A run report already knows almost everything a registry needs to trust a run: which server was tested, under which MCP spec version, against which corpus, at which commit, when, and how it scored. mcptest evidence aggregates those fields into one small, schema-stable artifact a registry can ingest, and pairs it with a verifier that rejects evidence which is stale, forged, or unsigned.

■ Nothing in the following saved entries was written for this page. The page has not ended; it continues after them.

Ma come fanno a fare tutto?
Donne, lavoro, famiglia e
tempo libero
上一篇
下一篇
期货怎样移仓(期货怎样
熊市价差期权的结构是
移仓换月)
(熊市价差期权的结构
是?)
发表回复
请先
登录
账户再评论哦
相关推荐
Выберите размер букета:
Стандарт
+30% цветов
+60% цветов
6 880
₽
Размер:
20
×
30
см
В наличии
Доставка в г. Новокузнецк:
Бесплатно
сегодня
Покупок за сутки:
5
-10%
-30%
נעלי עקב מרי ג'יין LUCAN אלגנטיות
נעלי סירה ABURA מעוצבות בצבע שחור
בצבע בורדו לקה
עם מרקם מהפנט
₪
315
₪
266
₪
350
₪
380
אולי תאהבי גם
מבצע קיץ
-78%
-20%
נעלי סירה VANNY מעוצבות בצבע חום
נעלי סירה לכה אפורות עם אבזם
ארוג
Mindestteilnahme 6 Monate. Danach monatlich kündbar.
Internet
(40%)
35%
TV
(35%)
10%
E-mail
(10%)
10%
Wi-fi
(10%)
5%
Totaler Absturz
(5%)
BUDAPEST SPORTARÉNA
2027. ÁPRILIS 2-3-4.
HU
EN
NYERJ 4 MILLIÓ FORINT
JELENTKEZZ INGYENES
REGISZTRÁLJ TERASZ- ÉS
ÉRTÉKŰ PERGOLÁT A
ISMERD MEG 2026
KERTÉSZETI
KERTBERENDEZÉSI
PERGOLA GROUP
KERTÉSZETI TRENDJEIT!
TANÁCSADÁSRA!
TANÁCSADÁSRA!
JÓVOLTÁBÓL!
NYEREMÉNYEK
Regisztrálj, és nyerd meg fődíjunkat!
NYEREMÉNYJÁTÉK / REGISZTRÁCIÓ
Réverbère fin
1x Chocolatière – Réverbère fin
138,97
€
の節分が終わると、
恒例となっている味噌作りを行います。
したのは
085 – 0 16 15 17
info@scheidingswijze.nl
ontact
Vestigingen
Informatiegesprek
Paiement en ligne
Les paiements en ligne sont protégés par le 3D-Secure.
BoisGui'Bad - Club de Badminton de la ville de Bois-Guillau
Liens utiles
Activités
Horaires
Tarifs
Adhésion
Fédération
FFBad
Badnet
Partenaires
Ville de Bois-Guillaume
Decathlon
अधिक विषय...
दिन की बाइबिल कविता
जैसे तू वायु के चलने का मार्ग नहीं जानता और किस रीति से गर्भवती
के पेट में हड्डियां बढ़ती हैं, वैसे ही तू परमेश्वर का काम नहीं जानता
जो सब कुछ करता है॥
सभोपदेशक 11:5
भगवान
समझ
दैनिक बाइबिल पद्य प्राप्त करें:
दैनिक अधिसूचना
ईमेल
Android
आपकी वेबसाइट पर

No registry (Glama, IndexMCP, MCP Scoreboard, Smithery, PulseMCP) publishes a schema to ingest today, so mcptest defines the minimal one and lets registries adopt it. This is deliberately not a public directory: it is an artifact plus a trust policy.

Emitting an artifact

evidence reads a mcptest run --format json report and writes the artifact:

mcptest run tests/ --format json --output run.json
mcptest evidence run.json --out evidence.json

Fold in a security scan's severity counts, and mark the run reproducible (the sbom --verify / SOURCE_DATE_EPOCH parity signal), with:

mcptest security tools-list.json --format json > security.json
mcptest evidence run.json --security security.json --reproducible --out evidence.json

The artifact maps one-to-one onto existing run metadata:

{
  "schema_version": "mcptest.dev/evidence/v1",
  "server_identity": [
    { "name": "weather", "transport": "stdio", "auth": "none" }
  ],
  "spec_version": "2025-03-26",
  "corpus_version": "sha256:beef...",
  "source": {
    "repo": "git@github.com:acme/weather.git",
    "branch": "main",
    "commit_sha": "1f2e..."
  },
  "generated_at": "2026-06-02T10:01:00Z",
  "grades": {
    "tests_total": 42,
    "tests_passed": 41,
    "tests_failed": 1,
    "security_severity_counts": { "high": 1 }
  },
  "reproducible": true,
  "unverifiable_origin": false
}

A run with no git commit (a private deployment, a one-off) sets unverifiable_origin: true. Such an artifact is accepted but flagged as unattested rather than rejected, so a private server can still publish a badge.

Signing

--sign attaches a detached Sigstore signature, reusing the same keyless cosign sign-blob path the release workflow uses (GitHub Actions OIDC). It writes evidence.json.sig and evidence.json.cert beside the artifact:

mcptest evidence run.json --out evidence.json --sign

Signing needs cosign on PATH; without it, --sign exits 2 rather than emitting an unsigned artifact that looks signed. The cryptographic signature is cosign's job (the same root of trust as the SLSA provenance the release publishes); the binary owns the artifact and the anti-gaming bindings below.

Verifying

evidence verify weighs three things and rejects on any of them:

# Reject evidence older than 30 days, require it to be signed.
mcptest evidence verify evidence.json --max-age 720h --require-signed

Exit code is 0 when accepted, 1 when rejected (with the reasons printed), 2 when a file cannot be read or parsed. Full cryptographic Sigstore verification (transparency-log inclusion, certificate identity) is cosign verify-blob's job against the .sig / .cert; evidence verify owns the freshness, ancestry, and signature-presence policy a registry enforces per ingest.

What is and is not here

The artifact carries cassette_hash and cost_profile as optional fields, populated when a run supplies them; the OSS command leaves them absent. The compliance tier and TDQS tool scores are likewise optional and filled when a run folded those checks in.